What the task requires:
Include in the output the line containing "Hubungi Kami" and each subsequent line of the records, through the end, transcribed exactly. Add nothing else.

Data for processing:
+--
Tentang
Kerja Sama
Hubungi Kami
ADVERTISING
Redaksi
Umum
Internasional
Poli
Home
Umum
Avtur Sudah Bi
+--
The answer:
Hubungi Kami
ADVERTISING
Redaksi
Umum
Internasional
Poli
Home
Umum
Avtur Sudah Bi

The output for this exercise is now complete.